### Task 1

Name: Sai Srujan<br>
API: USGS Earthquake Catalog

This notebook covers Task 1 - Data Collection.<br>
In this task we collect data related to earthquakes from USGS Earthquake Catalog for the last three years(2019, 2020, 2021).
The API has a limit on the amount of data that can be retrieved at once. In order to collect the complete required data we have to call the API multiple times with different parameters to get the required data.
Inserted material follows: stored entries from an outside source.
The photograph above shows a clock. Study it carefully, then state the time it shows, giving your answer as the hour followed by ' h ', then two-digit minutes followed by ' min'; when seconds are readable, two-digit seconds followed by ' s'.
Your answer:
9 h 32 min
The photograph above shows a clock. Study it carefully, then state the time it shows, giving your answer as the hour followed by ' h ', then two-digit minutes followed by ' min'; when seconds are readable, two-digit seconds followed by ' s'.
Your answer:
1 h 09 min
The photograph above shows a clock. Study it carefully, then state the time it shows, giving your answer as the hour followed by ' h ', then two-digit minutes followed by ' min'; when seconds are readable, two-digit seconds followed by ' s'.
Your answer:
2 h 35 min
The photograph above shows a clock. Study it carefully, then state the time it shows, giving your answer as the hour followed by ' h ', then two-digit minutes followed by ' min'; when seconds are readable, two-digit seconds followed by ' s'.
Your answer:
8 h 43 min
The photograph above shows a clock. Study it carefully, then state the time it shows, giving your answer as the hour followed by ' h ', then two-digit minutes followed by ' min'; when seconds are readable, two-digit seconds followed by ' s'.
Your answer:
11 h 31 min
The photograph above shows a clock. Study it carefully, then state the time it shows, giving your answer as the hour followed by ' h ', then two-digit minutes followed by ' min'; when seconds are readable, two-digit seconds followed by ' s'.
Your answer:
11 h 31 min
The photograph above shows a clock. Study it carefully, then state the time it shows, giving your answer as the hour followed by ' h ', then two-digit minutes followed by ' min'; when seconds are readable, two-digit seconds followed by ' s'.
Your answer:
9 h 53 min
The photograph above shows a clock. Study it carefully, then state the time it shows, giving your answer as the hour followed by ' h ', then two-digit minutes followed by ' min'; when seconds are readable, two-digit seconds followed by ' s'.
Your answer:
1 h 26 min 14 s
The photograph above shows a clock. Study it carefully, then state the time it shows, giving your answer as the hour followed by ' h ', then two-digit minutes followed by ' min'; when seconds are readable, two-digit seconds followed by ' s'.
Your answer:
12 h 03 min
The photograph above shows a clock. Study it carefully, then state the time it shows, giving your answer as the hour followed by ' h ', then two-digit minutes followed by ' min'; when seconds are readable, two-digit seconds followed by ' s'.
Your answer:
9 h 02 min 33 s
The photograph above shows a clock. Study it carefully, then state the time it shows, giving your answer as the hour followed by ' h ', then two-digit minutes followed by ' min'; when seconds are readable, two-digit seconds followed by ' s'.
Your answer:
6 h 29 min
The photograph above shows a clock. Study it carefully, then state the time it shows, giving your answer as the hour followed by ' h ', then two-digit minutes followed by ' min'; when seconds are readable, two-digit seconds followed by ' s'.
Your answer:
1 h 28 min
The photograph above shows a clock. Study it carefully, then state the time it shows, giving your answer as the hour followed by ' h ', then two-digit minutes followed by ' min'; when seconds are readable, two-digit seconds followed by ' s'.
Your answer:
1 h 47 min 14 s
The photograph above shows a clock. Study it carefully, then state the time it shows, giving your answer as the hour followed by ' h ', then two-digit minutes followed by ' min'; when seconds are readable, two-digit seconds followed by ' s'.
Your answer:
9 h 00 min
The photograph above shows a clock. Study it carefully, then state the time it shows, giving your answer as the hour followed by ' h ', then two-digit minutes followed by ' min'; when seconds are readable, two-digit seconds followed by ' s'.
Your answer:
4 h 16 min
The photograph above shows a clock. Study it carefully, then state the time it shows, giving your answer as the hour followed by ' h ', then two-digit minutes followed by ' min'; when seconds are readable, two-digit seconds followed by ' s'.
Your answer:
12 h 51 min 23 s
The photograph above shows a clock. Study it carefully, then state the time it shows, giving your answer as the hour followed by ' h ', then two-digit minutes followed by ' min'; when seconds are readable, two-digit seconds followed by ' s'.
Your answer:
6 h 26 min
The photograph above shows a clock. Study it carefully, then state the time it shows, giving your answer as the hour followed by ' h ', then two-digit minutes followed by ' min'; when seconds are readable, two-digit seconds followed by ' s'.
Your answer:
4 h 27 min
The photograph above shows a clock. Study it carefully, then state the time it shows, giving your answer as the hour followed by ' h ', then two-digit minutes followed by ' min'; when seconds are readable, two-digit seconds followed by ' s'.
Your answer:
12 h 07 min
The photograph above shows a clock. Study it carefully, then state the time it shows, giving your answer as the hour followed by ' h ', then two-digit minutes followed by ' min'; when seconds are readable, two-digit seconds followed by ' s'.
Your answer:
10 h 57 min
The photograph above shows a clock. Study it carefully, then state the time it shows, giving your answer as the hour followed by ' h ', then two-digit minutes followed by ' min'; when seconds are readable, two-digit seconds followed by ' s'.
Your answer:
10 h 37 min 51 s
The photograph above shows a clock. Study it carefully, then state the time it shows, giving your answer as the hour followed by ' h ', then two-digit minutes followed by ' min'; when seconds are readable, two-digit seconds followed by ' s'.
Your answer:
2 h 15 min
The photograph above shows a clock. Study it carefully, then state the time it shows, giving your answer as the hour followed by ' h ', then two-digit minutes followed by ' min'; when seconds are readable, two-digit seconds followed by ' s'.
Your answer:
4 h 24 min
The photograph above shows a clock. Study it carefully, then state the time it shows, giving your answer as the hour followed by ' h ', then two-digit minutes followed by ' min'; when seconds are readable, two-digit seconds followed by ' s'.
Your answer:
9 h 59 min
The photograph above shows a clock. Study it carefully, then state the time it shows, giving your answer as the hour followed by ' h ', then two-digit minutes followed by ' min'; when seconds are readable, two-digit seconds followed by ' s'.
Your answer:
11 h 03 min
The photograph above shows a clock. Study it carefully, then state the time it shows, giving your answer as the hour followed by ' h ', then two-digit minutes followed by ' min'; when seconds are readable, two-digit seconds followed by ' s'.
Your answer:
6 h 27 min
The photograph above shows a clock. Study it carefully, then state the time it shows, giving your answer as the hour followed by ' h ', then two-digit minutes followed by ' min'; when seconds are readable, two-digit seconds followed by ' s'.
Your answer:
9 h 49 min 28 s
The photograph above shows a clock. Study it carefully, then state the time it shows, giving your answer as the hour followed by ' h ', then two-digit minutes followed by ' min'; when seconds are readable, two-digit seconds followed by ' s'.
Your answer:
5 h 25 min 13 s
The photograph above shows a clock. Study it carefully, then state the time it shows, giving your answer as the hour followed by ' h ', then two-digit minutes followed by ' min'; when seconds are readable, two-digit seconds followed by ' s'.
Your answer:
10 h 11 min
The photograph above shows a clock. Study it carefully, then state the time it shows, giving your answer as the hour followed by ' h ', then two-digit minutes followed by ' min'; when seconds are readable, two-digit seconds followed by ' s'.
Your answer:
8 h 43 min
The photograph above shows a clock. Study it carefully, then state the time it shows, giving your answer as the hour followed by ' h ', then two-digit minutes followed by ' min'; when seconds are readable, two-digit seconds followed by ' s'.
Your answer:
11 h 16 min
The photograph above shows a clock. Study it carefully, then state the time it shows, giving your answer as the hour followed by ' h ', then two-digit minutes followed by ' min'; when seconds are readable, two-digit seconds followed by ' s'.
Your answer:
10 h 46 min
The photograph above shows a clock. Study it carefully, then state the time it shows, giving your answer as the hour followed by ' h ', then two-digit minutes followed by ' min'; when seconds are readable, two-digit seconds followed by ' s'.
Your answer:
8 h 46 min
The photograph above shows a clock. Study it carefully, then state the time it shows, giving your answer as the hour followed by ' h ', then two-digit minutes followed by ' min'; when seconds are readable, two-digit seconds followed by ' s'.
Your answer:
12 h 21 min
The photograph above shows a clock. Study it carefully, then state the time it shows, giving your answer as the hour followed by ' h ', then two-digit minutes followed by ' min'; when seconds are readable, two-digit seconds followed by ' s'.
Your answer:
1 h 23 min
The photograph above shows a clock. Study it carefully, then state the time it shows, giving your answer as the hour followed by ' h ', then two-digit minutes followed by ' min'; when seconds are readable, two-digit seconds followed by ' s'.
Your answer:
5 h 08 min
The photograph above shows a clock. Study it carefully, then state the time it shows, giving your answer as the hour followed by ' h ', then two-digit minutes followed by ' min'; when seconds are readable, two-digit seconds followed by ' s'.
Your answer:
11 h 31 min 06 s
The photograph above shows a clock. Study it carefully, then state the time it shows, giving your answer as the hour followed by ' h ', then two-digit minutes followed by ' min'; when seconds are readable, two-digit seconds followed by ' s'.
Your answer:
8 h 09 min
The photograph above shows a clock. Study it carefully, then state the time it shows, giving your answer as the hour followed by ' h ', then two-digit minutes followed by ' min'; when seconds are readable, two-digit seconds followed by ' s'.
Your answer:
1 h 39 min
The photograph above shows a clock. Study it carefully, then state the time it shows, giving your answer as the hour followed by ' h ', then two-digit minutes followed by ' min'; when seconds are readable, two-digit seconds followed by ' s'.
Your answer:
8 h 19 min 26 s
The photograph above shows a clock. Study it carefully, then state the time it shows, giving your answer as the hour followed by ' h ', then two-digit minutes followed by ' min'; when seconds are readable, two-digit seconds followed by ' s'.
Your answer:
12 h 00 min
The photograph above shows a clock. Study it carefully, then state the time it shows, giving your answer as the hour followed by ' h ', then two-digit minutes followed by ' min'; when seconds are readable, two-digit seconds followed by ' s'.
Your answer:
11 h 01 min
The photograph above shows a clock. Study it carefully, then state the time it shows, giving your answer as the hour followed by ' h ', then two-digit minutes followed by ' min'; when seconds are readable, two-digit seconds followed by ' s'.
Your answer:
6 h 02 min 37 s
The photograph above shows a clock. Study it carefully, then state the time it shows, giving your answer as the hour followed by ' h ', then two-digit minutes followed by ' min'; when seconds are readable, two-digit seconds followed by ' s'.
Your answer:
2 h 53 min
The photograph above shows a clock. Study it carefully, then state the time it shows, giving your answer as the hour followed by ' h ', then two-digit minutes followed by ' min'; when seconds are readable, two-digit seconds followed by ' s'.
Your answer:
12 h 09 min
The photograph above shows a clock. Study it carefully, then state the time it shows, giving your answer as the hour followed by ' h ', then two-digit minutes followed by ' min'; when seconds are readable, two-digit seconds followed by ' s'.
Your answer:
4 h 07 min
So we invoke the API only for a particular month data at once so the data is within the limit.

In [1]:
import json
import urllib.request
from pathlib import Path
import pandas as pd
from datetime import datetime

Common prefix of the url to invoke the API and the other parameters required for collection of data

In [2]:
# Common Prefix for API URLs
api_prefix = "https://earthquake.usgs.gov/fdsnws/event/1"
# Start and End Dates of various months to get data
api_dates = [{"starttime":"01-01", "endtime":"01-31", "month":"Jan"},
            {"starttime":"02-01", "endtime":"02-29", "month":"Feb"},
            {"starttime":"03-01", "endtime":"03-31", "month":"Mar"},
            {"starttime":"04-01", "endtime":"04-30", "month":"Apr"},
            {"starttime":"05-01", "endtime":"05-31", "month":"May"},
            {"starttime":"06-01", "endtime":"06-30", "month":"Jun"},
            {"starttime":"07-01", "endtime":"07-31", "month":"Jul"},           
            {"starttime":"08-01", "endtime":"08-31", "month":"Aug"},
            {"starttime":"09-01", "endtime":"09-30", "month":"Sep"},    
            {"starttime":"10-01", "endtime":"10-31", "month":"Oct"},        
            {"starttime":"11-01", "endtime":"11-30", "month":"Nov"},            
            {"starttime":"12-01", "endtime":"12-31", "month":"Dec"}]
# The various years for which the data has to be collected
api_years = [2019, 2020, 2021]

Creates a directory for the data storage if it does not exist, to store all the raw earthquake data files in this directory

In [3]:
dir_eq_raw = Path("./raw_eq_files")
dir_eq_raw.mkdir(parents=True, exist_ok=True)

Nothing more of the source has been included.